Когда наступил ожидаемый час, Орсон Уэллс упал с часовой башни в «Чужестранце»; Биг-Бен, который, как мне потом стало ясно, часто возникает в этом видео, взорвался, и часть зала зааплодировала; из высоких стоячих часов вылезла женщина-зомби, и все засмеялись. А минуту спустя девочку будит страшный сон, и, пока отец (Кларк Гейбл в роли Ретта Батлера) ее успокаивает[46], мы видим за окном Биг-Бен, целый и невредимый. Все предыдущие двадцать четыре часа можно воспринимать как детский кошмарный сон, как ураган, которого не было, и это лишь один из многих способов, какими можно включить «Часы» в более широкое повествование. Отчасти именно то, как Марклей использовал повторение, побудило меня увидеть свою писательскую задачу не столько в том, чтобы сплотить разнообразные сцены в нечто связное и убедительное, сколько в том, чтобы устоять против искушения это сделать; в 23.57 молодая женщина пытается соблазнить мальчика, а в 01.19 они возникают снова – спят каждый в своей кровати; что между ними произошло? Невозможно было не строить предположений о том, что случилось в промежутке, в этом отрезке художественного времени, совпадающего с реальным, как совпадают два сердца, бьющиеся в унисон.

После полуночи многие зрители покинули зал, мы же просидели еще ровно три часа; как это ни странно, хоть ты и знал, что все равно рано или поздно придется уйти, а фильм будет продолжаться, отправиться домой посреди часа казалось неуважением. В последующие дни я приходил еще и еще в разное время, и мне полюбилось то, как у тебя постепенно, по мере того как ты сживаешься с этим видео, развивается чувство некоего внутрижанрового циркадного ритма: например, от 17.00 до 18.00 (говорят, Марклей смонтировал этот час первым из всех, потому что во многих фильмах персонажи в этот промежуток поглядывают на часы, дожидаясь конца рабочего дня) преобладают люди, идущие с работы; около полудня можно ожидать всплеска вестернов и перестрелок[47] и тому подобное. Марклей, можно сказать, сотворил «наджанр», сделавший зримым наше общее бессознательное ощущение дневных ритмов: когда мы больше склонны убивать, когда – влюбляться, когда – наводить телесную чистоту, когда – есть, когда – совокупляться, когда – смотреть на часы и зевать.

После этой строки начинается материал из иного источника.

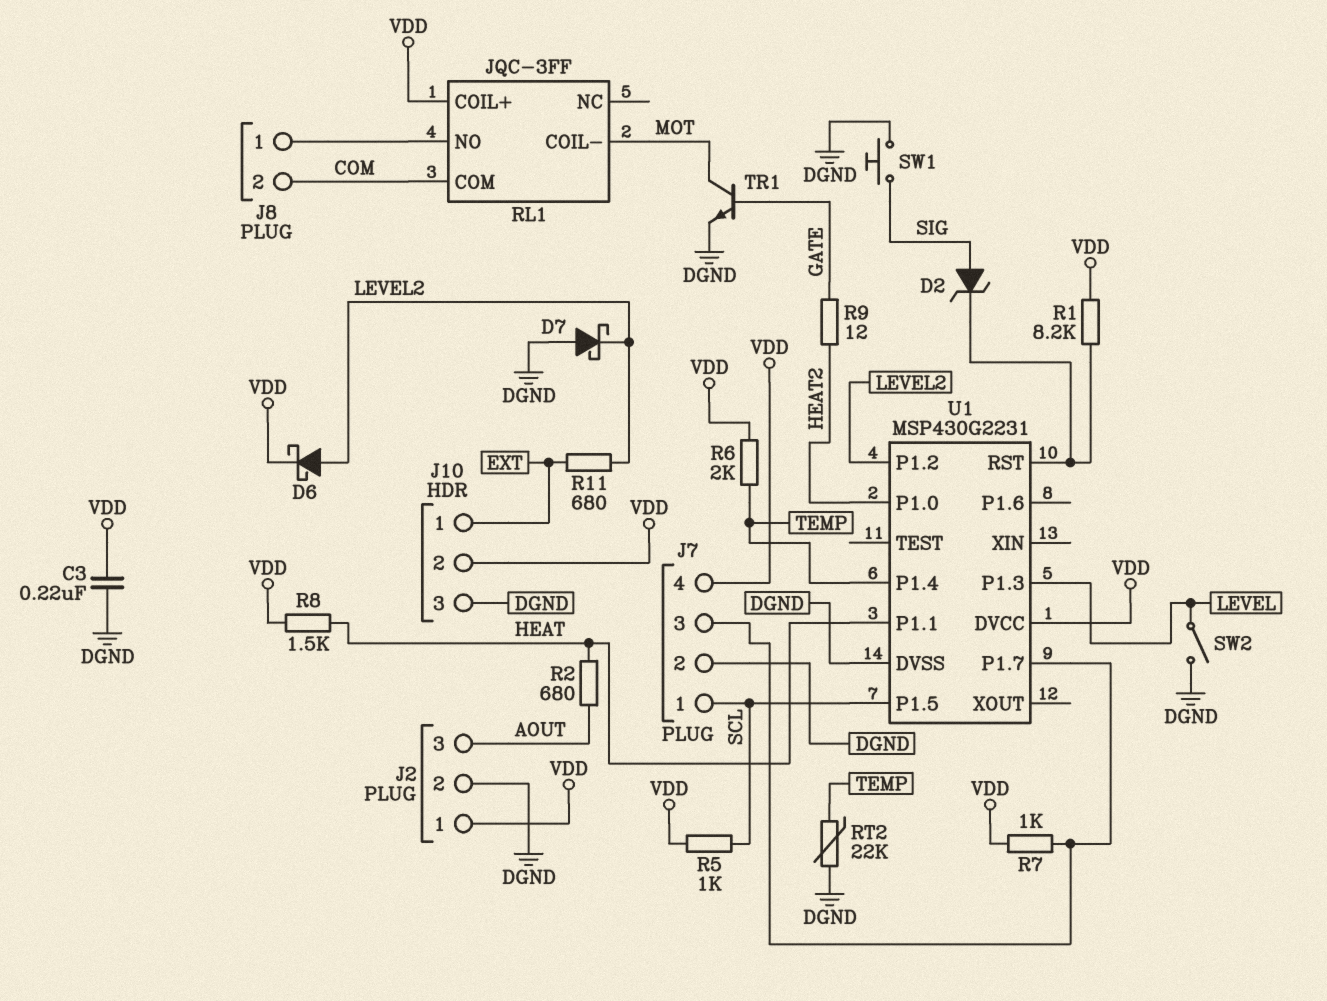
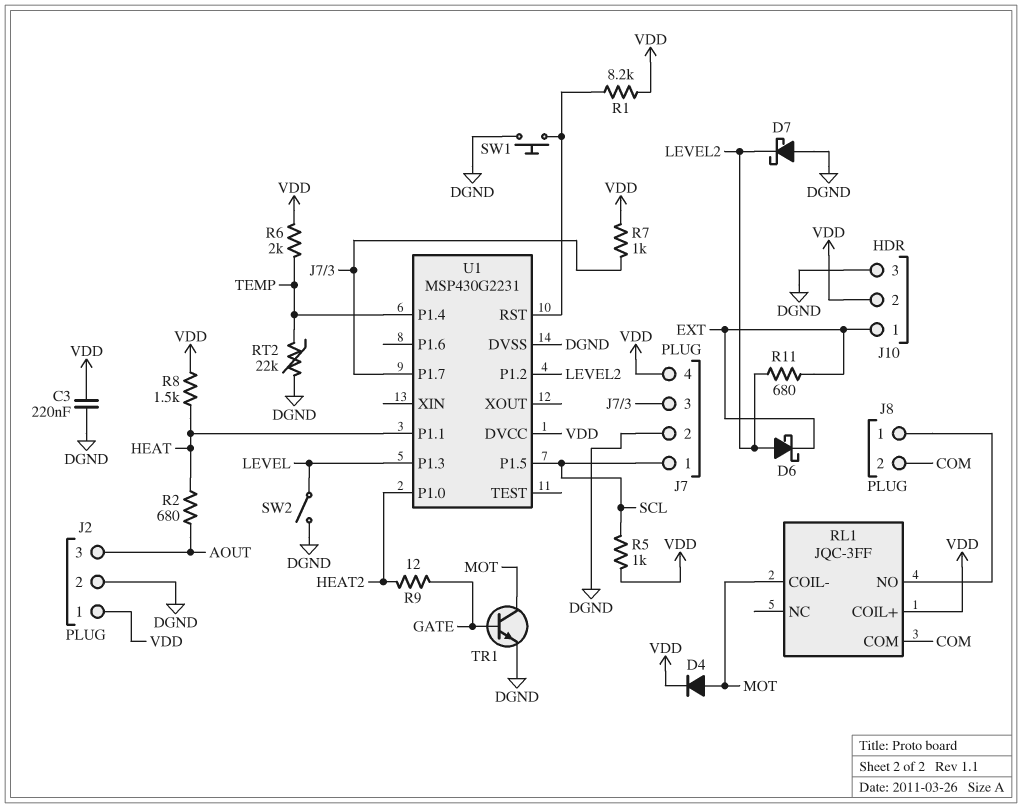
D2: zener (A SIG, K U1/RST) -> none
D4: none -> diode (A MOT, K VDD)
D6: schottky (A LEVEL2, K VDD) -> schottky (A LEVEL2, K EXT)
SW1: button (DGND, SIG) -> button (DGND, U1/RST)

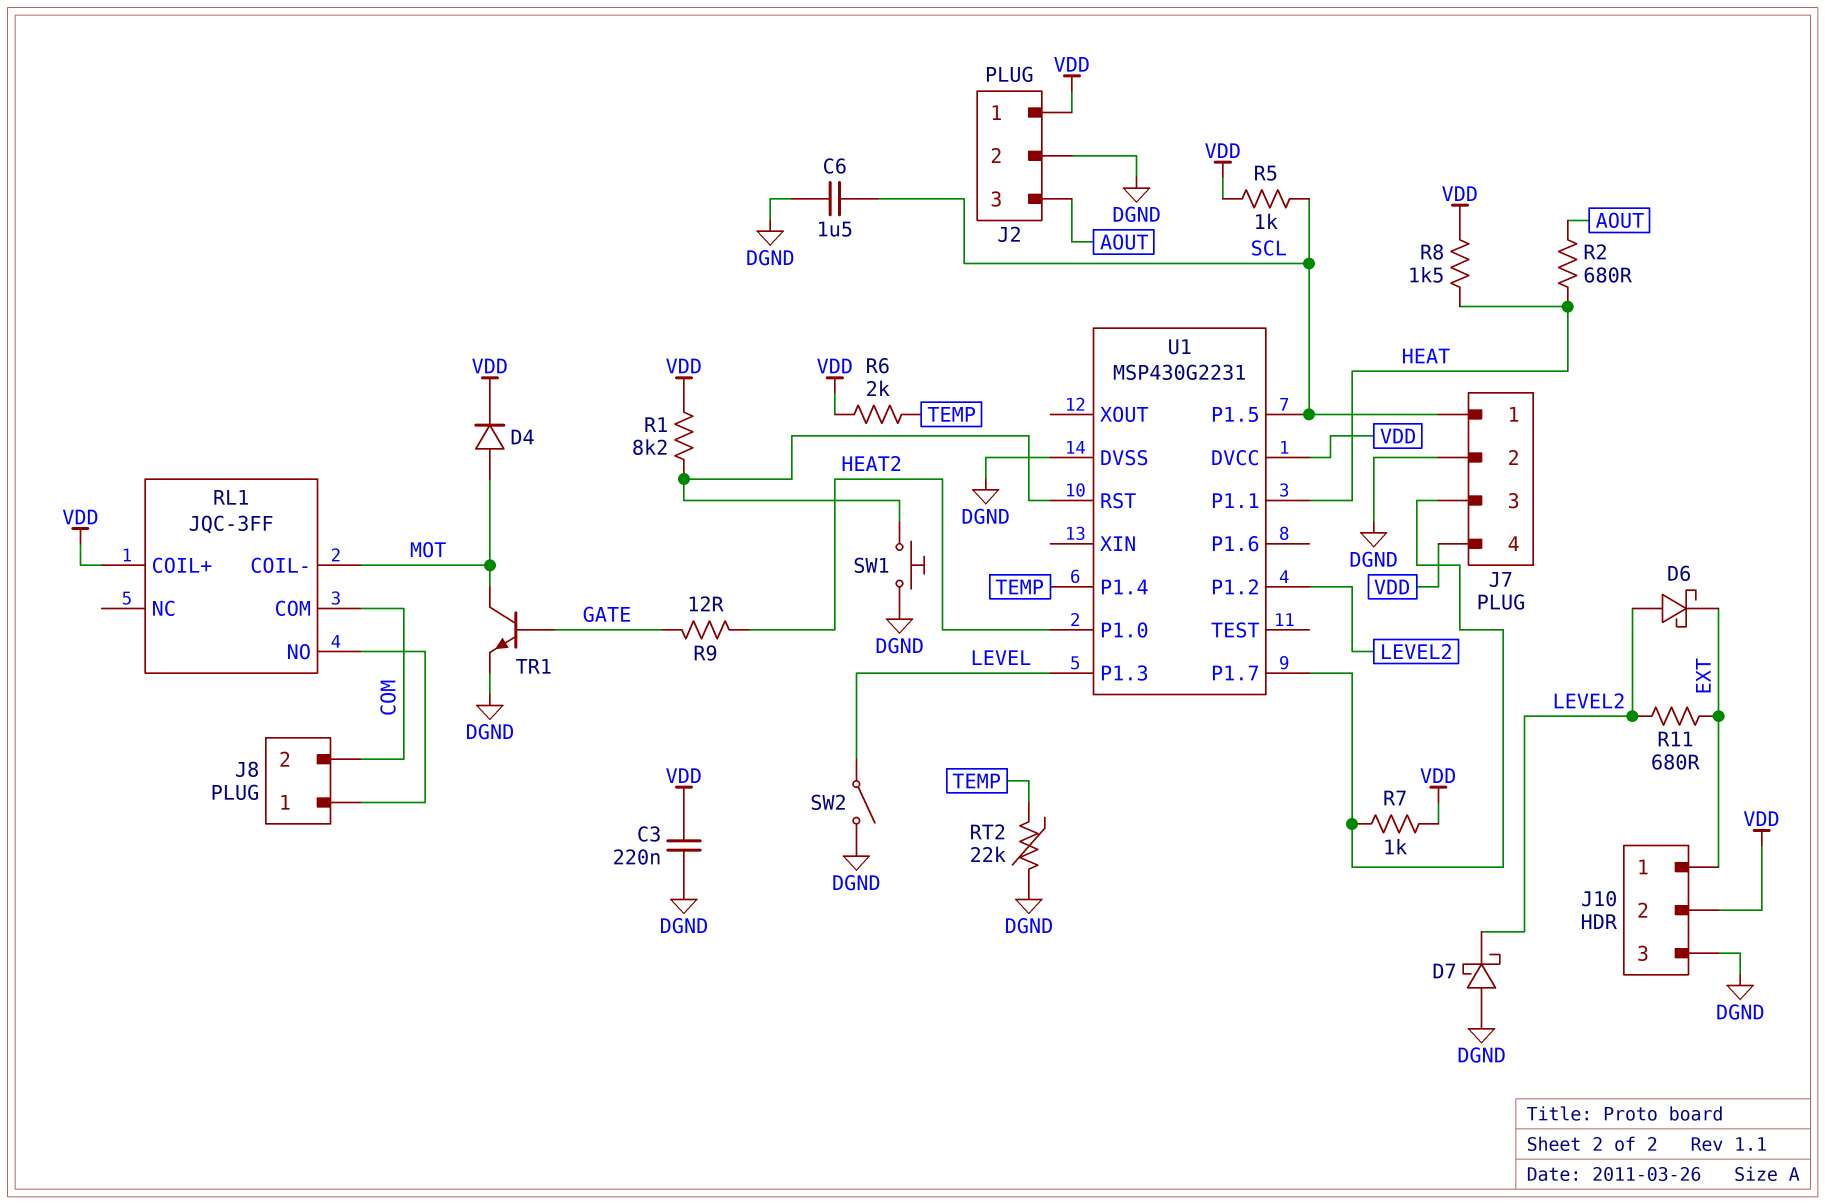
C6: none -> 1.5uF (DGND, SCL)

Когда мы смотрели видео с Алекс, в какой-то момент на втором часу я заметил, что она клюет носом, и украдкой вынул телефон, чтобы посмотреть время. Примерно через полчаса я сделал это еще раз и только тогда понял, что веду себя нелепо: отвожу глаза от часов, чтобы взглянуть на часы. То, как глубоко въелась в меня эта привычка, я осознал с некоторым смущением, но потом решил: я все-таки не случайно забыл, что видео сообщает мне время, в этом проявляется нечто важное, касающееся фильма.

Приходилось слышать, будто «Часы» – это полная победа реального времени над художественным, произведение, стирающее грань между искусством и жизнью, фантазией и действительностью. Но я взглянул на телефон отчасти потому, что эта грань была для меня отнюдь не стерта; да, реальная минута и минута в «Часах» математически были тождественны, однако эти минуты принадлежали к разным мирам. Я смотрел на время в «Часах», но не был в нем, или же я переживал время как таковое, как абсолют, а не просто как среду, позволяющую переживать то или это. Творя и отбрасывая под воздействием смонтированных кадров разнообразные взаимоперекрывающиеся повествования, я остро чувствовал, как много не похожих друг на друга дней можно построить из одного дня, чувствовал скорее возможность, чем предопределенность, ощущал утопическое мерцание вымысла. Посмотрев на свои часы, чтобы увидеть цифры, идентичные тем, что были на экране, я продемонстрировал себе, что грань между искусством и повседневностью по-прежнему существует.